* _Required work_:
Exclude every picture and return the remaining entries below verbatim.
BEGIN
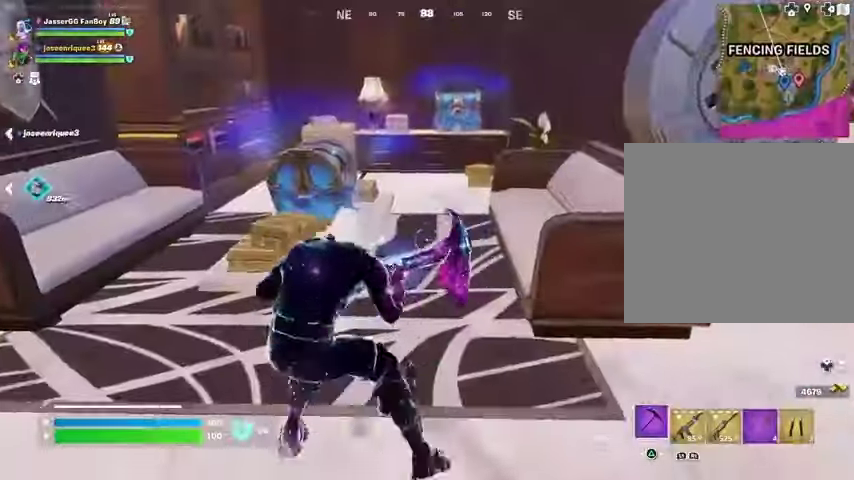
{"buttons": ["R2"], "left_stick": "center", "right_stick": "down", "events": [[67, "right_stick", "down-left"], [133, "R2", "down"], [167, "left_stick", "down-right"], [200, "right_stick", "down"], [467, "left_stick", "center"]]}
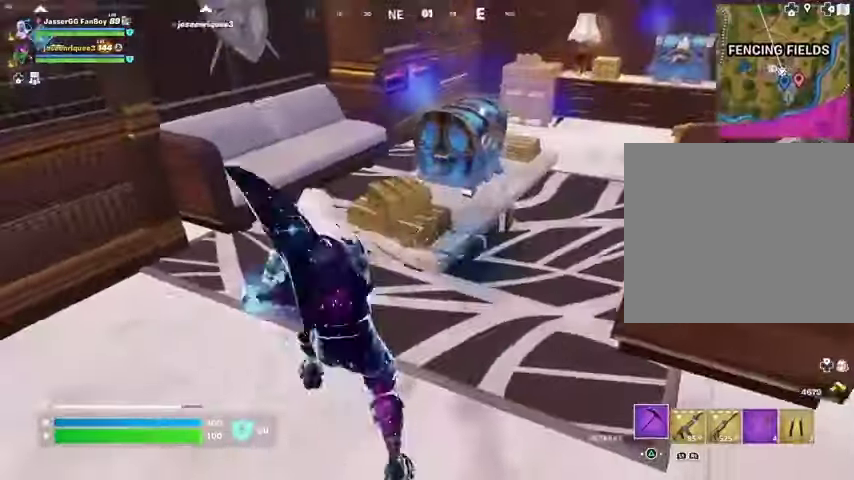
{"buttons": [], "left_stick": "center", "right_stick": "center", "events": [[33, "right_stick", "center"], [233, "left_stick", "right"], [400, "R2", "up"], [400, "left_stick", "center"]]}
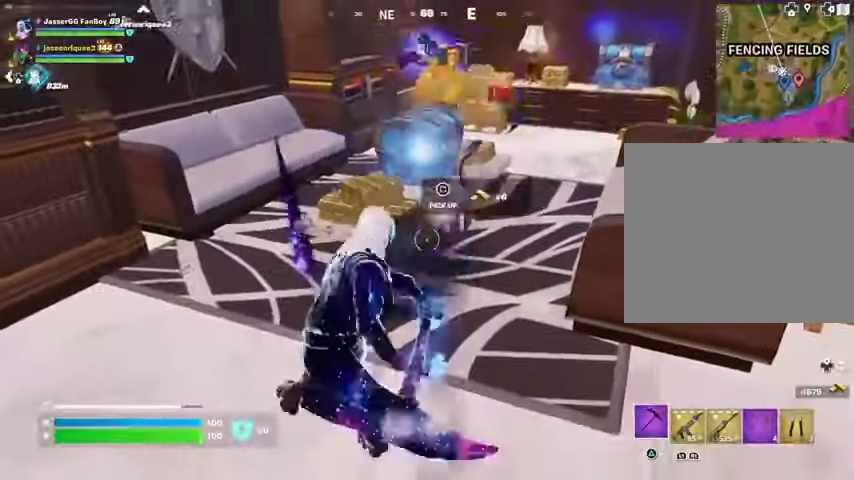
{"buttons": ["L3"], "left_stick": "up", "right_stick": "center", "events": [[400, "left_stick", "up"], [467, "L3", "down"]]}
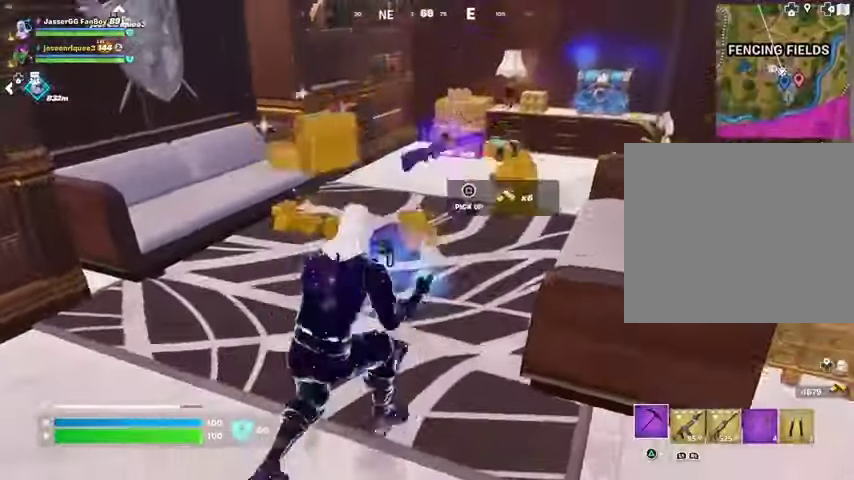
{"buttons": ["R3"], "left_stick": "center", "right_stick": "right", "events": [[67, "L3", "up"], [367, "R3", "down"], [433, "left_stick", "center"], [433, "right_stick", "right"]]}
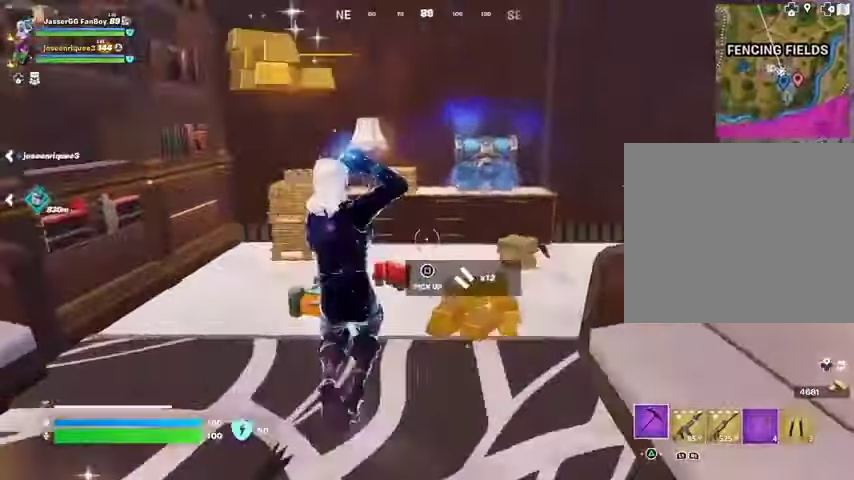
{"buttons": ["R2"], "left_stick": "center", "right_stick": "center", "events": [[100, "R3", "up"], [100, "right_stick", "center"], [133, "left_stick", "up"], [233, "R2", "down"], [233, "R3", "down"], [300, "R3", "up"], [300, "left_stick", "left"], [367, "left_stick", "center"]]}
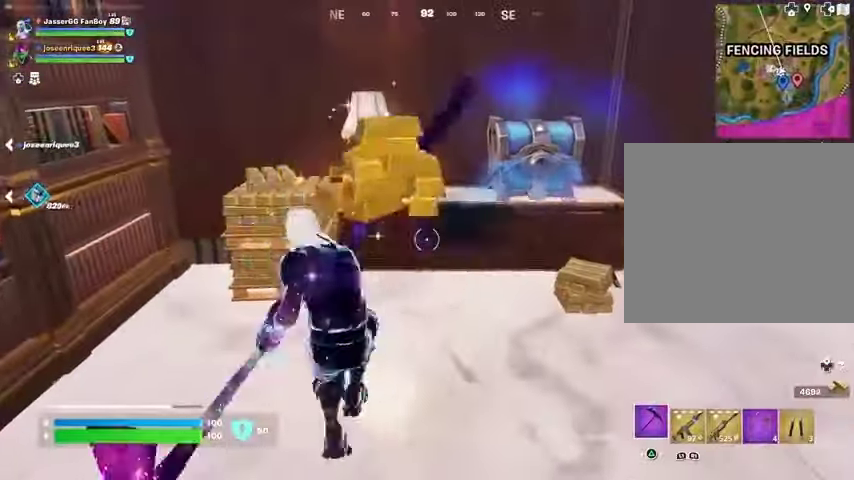
{"buttons": [], "left_stick": "center", "right_stick": "center", "events": [[300, "right_stick", "up-right"], [400, "right_stick", "center"], [500, "R2", "up"]]}
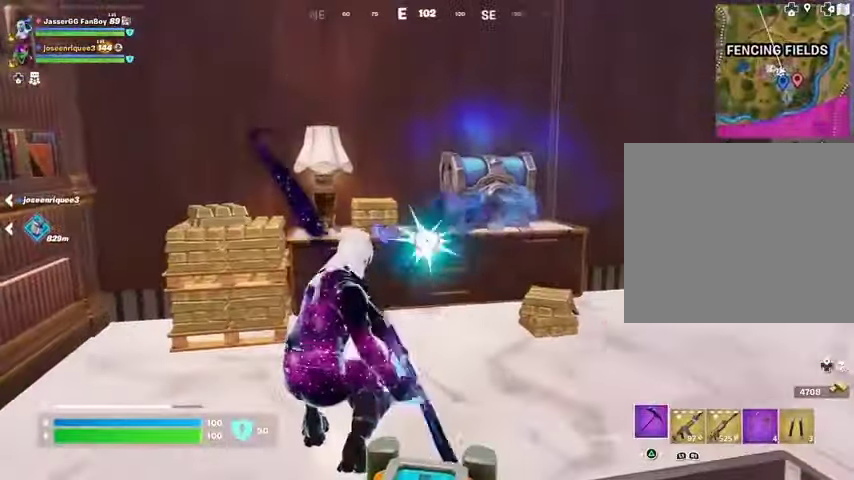
{"buttons": [], "left_stick": "up", "right_stick": "center", "events": [[333, "left_stick", "up"]]}
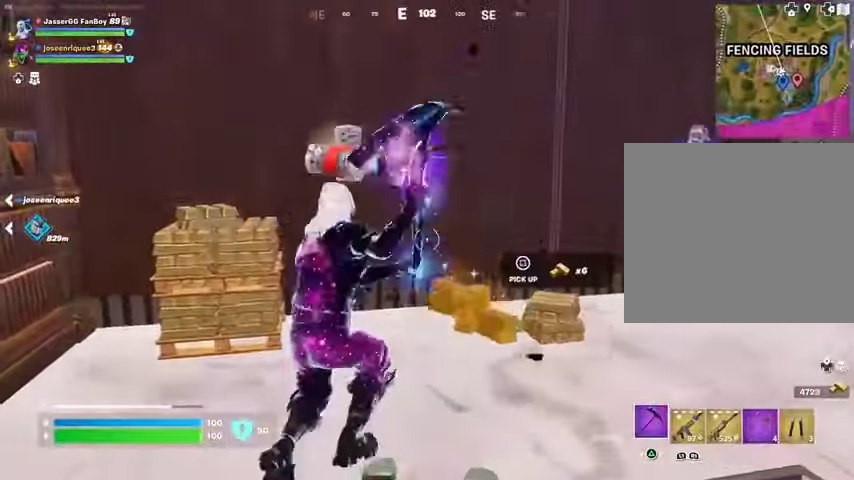
{"buttons": [], "left_stick": "up-left", "right_stick": "right", "events": [[33, "right_stick", "right"], [200, "L3", "down"], [267, "right_stick", "center"], [300, "L3", "up"], [467, "left_stick", "up-left"], [500, "right_stick", "right"]]}
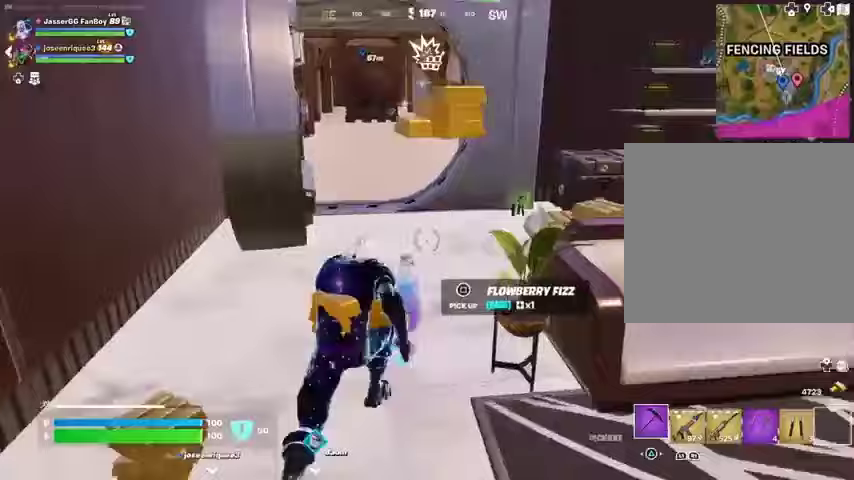
{"buttons": [], "left_stick": "up-left", "right_stick": "up", "events": [[133, "right_stick", "center"], [167, "left_stick", "down"], [233, "SQUARE", "down"], [267, "SQUARE", "up"], [267, "left_stick", "down-right"], [367, "left_stick", "up-right"], [467, "left_stick", "up-left"], [500, "right_stick", "up"]]}
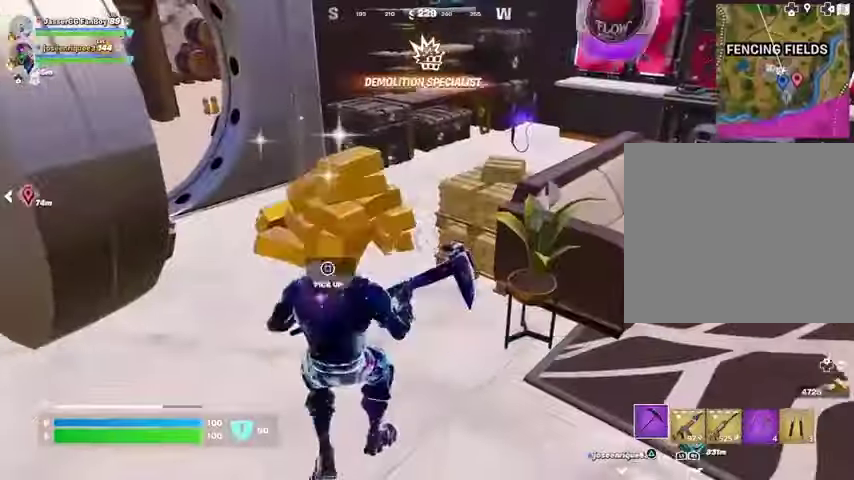
{"buttons": [], "left_stick": "up", "right_stick": "center", "events": [[100, "left_stick", "up"], [100, "right_stick", "center"]]}
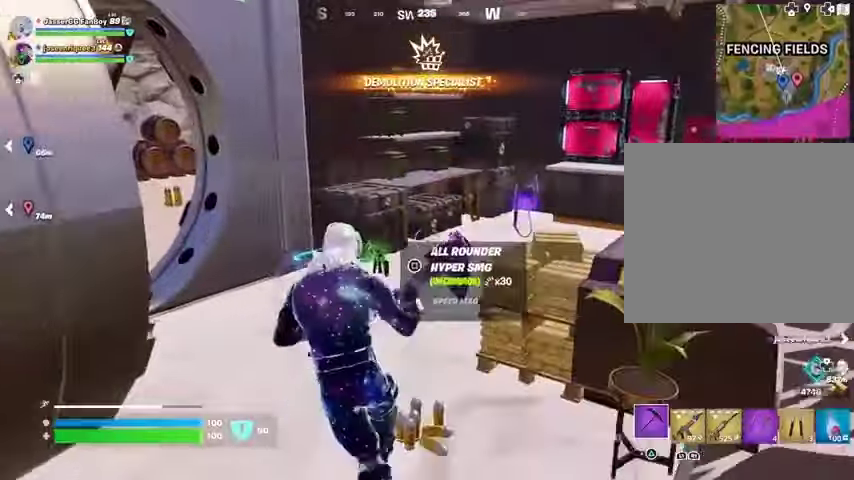
{"buttons": [], "left_stick": "up-right", "right_stick": "center", "events": [[333, "left_stick", "up-right"]]}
END
* _Response to the task_:
{"buttons": ["R2"], "left_stick": "center", "right_stick": "down", "events": [[67, "right_stick", "down-left"], [133, "R2", "down"], [167, "left_stick", "down-right"], [200, "right_stick", "down"], [467, "left_stick", "center"]]}
{"buttons": [], "left_stick": "center", "right_stick": "center", "events": [[33, "right_stick", "center"], [233, "left_stick", "right"], [400, "R2", "up"], [400, "left_stick", "center"]]}
{"buttons": ["L3"], "left_stick": "up", "right_stick": "center", "events": [[400, "left_stick", "up"], [467, "L3", "down"]]}
{"buttons": ["R3"], "left_stick": "center", "right_stick": "right", "events": [[67, "L3", "up"], [367, "R3", "down"], [433, "left_stick", "center"], [433, "right_stick", "right"]]}
{"buttons": ["R2"], "left_stick": "center", "right_stick": "center", "events": [[100, "R3", "up"], [100, "right_stick", "center"], [133, "left_stick", "up"], [233, "R2", "down"], [233, "R3", "down"], [300, "R3", "up"], [300, "left_stick", "left"], [367, "left_stick", "center"]]}
{"buttons": [], "left_stick": "center", "right_stick": "center", "events": [[300, "right_stick", "up-right"], [400, "right_stick", "center"], [500, "R2", "up"]]}
{"buttons": [], "left_stick": "up", "right_stick": "center", "events": [[333, "left_stick", "up"]]}
{"buttons": [], "left_stick": "up-left", "right_stick": "right", "events": [[33, "right_stick", "right"], [200, "L3", "down"], [267, "right_stick", "center"], [300, "L3", "up"], [467, "left_stick", "up-left"], [500, "right_stick", "right"]]}
{"buttons": [], "left_stick": "up-left", "right_stick": "up", "events": [[133, "right_stick", "center"], [167, "left_stick", "down"], [233, "SQUARE", "down"], [267, "SQUARE", "up"], [267, "left_stick", "down-right"], [367, "left_stick", "up-right"], [467, "left_stick", "up-left"], [500, "right_stick", "up"]]}
{"buttons": [], "left_stick": "up", "right_stick": "center", "events": [[100, "left_stick", "up"], [100, "right_stick", "center"]]}
{"buttons": [], "left_stick": "up-right", "right_stick": "center", "events": [[333, "left_stick", "up-right"]]}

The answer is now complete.